Ojciec trzymiesięcznej Patrycji ma zarzut zabójstwa. Dziecko miało "ciężkie obrażenia głowy"
Prokuratura postawiła zarzut zabójstwa ojcu trzymiesięcznej dziewczynki z Opoczna. Jej matka odpowie za narażenie dzieci na utratę życia. Sekcja zwłok wykazała, że dziecko zmarło najprawdopodobniej na skutek ciężkich obrażeń głowy.

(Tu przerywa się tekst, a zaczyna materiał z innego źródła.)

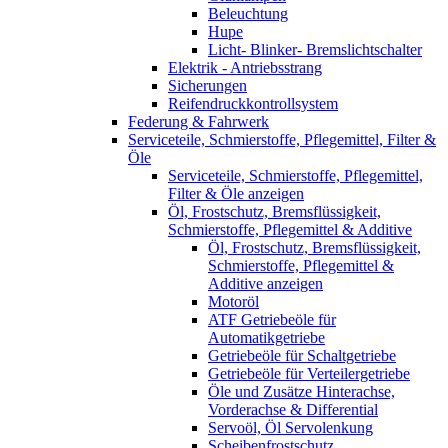
Beleuchtung
Hupe
Licht- Blinker- Bremslichtschalter
Elektrik - Antriebsstrang
Sicherungen
Reifendruckkontrollsystem
Federung & Fahrwerk
Serviceteile, Schmierstoffe, Pflegemittel, Filter &
Öle
Serviceteile, Schmierstoffe, Pflegemittel,
Filter & Öle anzeigen
Öl, Frostschutz, Bremsflüssigkeit,
Schmierstoffe, Pflegemittel & Additive
Öl, Frostschutz, Bremsflüssigkeit,
Schmierstoffe, Pflegemittel &
Additive anzeigen
Motoröl
ATF Getriebeöle für
Automatikgetriebe
Getriebeöle für Schaltgetriebe
Getriebeöle für Verteilergetriebe
Öle und Zusätze Hinterachse,
Vorderachse & Differential
Servoöl, Öl Servolenkung
Scheibenfrostschutz,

25.05.2017 | aktual.: 30.03.2022 11:16
Zalogowani mogą więcej
Możesz zapisać ten artykuł na później. Znajdziesz go potem na swoim koncie użytkownika
Wśród dodatkowych zarzutów dla ojca jest fizyczne i psychiczne znęcanie się nad 8-letnim synem. Podejrzanemu grozi nawet kara dożywotniego pozbawienia wolności, a matce od 3 miesięcy do 5 lat więzienia.
- Nie mam informacji o zarzutach dla krewnego. Jeszcze trwa przesłuchanie ojca, a następnie swoje zeznana złoży matka – powiedział w czwartek po południu rzecznik Prokuratury Okręgowej w Piotrkowie Trybunalskim Sławomir Kierski.
Wcześniej, w obecności psychologa i sędziego Sądu Rodzinnego w Opocznie, przesłuchano 8-letniego brata zmarłej Patrycji, Kacpra. - Szczegółowo opisał zachowanie rodziców w domu i przed tym zdarzeniem. Ze względu na dobro dziecka nie mogę podać szczegółowych informacji. Powiem tylko, że jego zeznania obciążają rodziców – tłumaczył prokurator.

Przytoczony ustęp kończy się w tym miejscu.